**TASK DETAILS**. Counting the line with "SMTP client of" as the last one, copy out the lines of the data exactly from the first onward.
(Beginning of DATA EXTRACTS)
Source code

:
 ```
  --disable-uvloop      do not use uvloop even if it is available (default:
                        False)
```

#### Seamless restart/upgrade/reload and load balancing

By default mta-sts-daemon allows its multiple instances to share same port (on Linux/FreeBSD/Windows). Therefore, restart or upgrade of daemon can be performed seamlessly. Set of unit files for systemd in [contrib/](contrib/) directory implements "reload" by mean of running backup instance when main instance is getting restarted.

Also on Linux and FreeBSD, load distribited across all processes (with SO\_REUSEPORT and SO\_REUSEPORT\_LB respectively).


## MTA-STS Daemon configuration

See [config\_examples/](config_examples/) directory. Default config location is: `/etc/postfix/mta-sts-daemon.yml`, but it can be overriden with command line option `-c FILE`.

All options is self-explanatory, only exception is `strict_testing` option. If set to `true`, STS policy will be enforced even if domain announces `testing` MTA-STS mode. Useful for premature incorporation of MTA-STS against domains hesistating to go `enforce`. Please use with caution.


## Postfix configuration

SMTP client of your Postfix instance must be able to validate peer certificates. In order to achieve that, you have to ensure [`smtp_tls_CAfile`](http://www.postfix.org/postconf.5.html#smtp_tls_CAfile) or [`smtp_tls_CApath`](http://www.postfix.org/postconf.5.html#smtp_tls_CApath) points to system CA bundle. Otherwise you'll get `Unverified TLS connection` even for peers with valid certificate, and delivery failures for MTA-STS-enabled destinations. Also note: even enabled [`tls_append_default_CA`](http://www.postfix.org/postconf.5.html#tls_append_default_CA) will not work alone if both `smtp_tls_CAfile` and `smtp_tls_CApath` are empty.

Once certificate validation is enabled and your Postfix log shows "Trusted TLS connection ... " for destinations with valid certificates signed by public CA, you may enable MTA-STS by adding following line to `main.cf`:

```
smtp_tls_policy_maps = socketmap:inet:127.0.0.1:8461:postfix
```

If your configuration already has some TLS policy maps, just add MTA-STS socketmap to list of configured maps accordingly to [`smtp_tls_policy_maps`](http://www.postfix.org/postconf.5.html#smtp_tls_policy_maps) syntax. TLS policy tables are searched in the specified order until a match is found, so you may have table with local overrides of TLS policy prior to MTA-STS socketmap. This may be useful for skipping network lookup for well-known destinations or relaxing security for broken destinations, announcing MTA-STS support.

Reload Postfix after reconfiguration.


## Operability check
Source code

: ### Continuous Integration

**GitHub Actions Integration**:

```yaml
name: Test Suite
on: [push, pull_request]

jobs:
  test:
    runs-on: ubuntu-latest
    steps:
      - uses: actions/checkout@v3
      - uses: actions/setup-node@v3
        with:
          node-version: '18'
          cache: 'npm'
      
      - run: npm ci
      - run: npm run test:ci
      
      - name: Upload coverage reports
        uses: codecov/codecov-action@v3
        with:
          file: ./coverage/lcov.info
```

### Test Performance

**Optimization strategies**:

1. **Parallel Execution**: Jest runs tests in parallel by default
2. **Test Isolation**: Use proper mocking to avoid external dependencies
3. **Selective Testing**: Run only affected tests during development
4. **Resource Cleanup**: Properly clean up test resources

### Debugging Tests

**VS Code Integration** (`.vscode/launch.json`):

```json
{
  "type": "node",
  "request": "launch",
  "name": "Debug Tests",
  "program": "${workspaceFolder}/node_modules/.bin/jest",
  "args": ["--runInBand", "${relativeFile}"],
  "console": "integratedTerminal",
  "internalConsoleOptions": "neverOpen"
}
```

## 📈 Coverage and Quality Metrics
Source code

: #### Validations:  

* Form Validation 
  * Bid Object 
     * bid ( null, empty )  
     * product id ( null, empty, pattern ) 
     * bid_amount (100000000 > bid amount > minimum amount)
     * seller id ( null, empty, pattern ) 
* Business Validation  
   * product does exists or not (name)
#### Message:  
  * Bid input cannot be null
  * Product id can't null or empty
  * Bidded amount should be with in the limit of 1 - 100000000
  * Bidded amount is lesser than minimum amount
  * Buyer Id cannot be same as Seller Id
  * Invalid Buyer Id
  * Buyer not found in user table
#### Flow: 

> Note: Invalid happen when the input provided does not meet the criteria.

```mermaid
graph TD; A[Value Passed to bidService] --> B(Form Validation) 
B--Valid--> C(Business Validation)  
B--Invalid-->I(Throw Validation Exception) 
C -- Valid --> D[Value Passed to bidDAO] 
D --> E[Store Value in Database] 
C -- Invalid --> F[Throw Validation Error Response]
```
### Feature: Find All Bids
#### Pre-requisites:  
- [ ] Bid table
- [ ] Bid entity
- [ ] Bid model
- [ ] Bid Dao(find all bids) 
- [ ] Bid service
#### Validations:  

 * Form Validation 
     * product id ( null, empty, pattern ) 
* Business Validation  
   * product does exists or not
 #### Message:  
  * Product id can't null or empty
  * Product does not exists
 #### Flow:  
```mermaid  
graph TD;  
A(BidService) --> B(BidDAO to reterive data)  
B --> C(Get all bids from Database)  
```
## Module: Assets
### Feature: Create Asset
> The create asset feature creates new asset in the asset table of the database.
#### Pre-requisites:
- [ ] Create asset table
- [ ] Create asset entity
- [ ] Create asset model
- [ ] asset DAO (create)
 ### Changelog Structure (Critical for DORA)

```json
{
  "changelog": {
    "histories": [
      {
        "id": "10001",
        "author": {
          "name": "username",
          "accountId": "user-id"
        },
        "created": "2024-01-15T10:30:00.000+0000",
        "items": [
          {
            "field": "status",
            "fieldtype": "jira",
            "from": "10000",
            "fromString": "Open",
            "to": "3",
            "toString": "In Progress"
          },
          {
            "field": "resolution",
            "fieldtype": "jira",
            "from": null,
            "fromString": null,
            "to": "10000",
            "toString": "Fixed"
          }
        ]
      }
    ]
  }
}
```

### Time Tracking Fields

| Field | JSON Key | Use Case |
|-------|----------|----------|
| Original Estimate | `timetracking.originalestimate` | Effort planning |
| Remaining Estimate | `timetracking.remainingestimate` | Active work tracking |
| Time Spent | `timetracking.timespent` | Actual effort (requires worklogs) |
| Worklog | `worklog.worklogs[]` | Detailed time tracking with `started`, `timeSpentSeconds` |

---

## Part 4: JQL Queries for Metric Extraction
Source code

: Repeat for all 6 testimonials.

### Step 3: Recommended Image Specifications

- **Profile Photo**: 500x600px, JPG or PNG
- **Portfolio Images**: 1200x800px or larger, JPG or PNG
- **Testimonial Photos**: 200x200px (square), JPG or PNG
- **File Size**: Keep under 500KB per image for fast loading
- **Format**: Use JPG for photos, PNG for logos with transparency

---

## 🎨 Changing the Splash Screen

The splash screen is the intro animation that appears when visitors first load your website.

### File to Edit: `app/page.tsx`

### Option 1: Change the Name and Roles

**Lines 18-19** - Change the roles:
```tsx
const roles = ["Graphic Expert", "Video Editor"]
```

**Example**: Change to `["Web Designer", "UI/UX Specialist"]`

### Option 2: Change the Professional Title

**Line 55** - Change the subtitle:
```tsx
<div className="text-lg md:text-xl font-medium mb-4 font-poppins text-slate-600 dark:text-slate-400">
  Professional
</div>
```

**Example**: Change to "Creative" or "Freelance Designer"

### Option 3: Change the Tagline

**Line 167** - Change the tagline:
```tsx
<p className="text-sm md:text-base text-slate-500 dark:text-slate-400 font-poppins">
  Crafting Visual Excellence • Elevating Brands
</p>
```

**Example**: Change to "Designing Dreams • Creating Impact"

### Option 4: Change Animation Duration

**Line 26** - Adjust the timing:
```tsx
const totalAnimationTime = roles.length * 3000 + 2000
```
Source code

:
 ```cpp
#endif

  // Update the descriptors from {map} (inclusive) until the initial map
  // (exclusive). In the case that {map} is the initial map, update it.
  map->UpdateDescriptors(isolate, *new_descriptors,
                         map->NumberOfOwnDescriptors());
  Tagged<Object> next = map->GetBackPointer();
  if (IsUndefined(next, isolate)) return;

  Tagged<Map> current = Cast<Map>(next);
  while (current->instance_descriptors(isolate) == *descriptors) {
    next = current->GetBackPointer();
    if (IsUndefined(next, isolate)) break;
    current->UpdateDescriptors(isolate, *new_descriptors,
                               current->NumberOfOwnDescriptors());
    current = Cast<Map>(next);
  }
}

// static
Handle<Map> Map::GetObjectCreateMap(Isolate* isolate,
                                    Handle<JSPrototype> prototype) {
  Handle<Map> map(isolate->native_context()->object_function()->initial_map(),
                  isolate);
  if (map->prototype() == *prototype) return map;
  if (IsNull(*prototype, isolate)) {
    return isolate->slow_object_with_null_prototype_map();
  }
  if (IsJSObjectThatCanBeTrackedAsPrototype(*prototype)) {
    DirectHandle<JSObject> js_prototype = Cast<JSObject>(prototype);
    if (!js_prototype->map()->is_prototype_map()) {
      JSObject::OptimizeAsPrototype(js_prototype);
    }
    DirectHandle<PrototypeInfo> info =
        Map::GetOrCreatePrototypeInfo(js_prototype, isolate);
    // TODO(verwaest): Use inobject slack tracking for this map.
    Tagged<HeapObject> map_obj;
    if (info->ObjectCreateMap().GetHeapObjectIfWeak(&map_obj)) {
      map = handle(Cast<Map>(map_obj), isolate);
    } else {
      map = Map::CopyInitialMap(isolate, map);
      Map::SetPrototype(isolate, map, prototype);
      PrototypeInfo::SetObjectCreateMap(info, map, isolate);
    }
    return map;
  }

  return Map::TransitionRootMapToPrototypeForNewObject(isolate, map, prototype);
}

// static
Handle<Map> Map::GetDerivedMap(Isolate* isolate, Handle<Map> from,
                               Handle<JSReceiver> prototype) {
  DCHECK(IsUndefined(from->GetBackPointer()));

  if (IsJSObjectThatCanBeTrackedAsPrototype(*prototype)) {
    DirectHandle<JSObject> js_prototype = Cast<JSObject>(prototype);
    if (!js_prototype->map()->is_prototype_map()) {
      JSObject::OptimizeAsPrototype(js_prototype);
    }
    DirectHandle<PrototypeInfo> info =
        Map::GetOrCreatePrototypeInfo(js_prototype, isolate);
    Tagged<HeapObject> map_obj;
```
(End of DATA EXTRACTS)
**RESPONSE BELOW**.
Source code

:
 ```
  --disable-uvloop      do not use uvloop even if it is available (default:
                        False)
```

#### Seamless restart/upgrade/reload and load balancing

By default mta-sts-daemon allows its multiple instances to share same port (on Linux/FreeBSD/Windows). Therefore, restart or upgrade of daemon can be performed seamlessly. Set of unit files for systemd in [contrib/](contrib/) directory implements "reload" by mean of running backup instance when main instance is getting restarted.

Also on Linux and FreeBSD, load distribited across all processes (with SO\_REUSEPORT and SO\_REUSEPORT\_LB respectively).


## MTA-STS Daemon configuration

See [config\_examples/](config_examples/) directory. Default config location is: `/etc/postfix/mta-sts-daemon.yml`, but it can be overriden with command line option `-c FILE`.

All options is self-explanatory, only exception is `strict_testing` option. If set to `true`, STS policy will be enforced even if domain announces `testing` MTA-STS mode. Useful for premature incorporation of MTA-STS against domains hesistating to go `enforce`. Please use with caution.


## Postfix configuration

SMTP client of your Postfix instance must be able to validate peer certificates. In order to achieve that, you have to ensure [`smtp_tls_CAfile`](http://www.postfix.org/postconf.5.html#smtp_tls_CAfile) or [`smtp_tls_CApath`](http://www.postfix.org/postconf.5.html#smtp_tls_CApath) points to system CA bundle. Otherwise you'll get `Unverified TLS connection` even for peers with valid certificate, and delivery failures for MTA-STS-enabled destinations. Also note: even enabled [`tls_append_default_CA`](http://www.postfix.org/postconf.5.html#tls_append_default_CA) will not work alone if both `smtp_tls_CAfile` and `smtp_tls_CApath` are empty.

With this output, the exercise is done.